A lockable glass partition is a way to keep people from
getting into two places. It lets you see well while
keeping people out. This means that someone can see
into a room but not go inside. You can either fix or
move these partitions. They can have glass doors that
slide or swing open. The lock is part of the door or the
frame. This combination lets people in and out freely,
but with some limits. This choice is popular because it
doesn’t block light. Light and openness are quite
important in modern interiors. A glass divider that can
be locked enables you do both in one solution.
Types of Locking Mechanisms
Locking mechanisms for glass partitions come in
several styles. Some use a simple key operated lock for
---*---
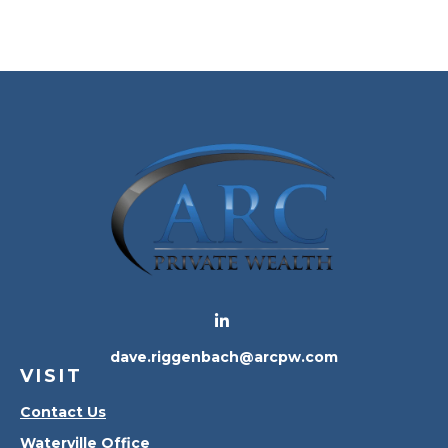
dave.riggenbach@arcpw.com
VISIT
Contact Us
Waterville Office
---*---
Task prompt: Starting with the line above that holds "keeping people out." and stopping with the line that holds "several styles. Some", reproduce each line exactly, omitting all other lines.

Written answer:
keeping people out. This means that someone can see
into a room but not go inside. You can either fix or
move these partitions. They can have glass doors that
slide or swing open. The lock is part of the door or the
frame. This combination lets people in and out freely,
but with some limits. This choice is popular because it
doesn’t block light. Light and openness are quite
important in modern interiors. A glass divider that can
be locked enables you do both in one solution.
Types of Locking Mechanisms
Locking mechanisms for glass partitions come in
several styles. Some use a simple key operated lock for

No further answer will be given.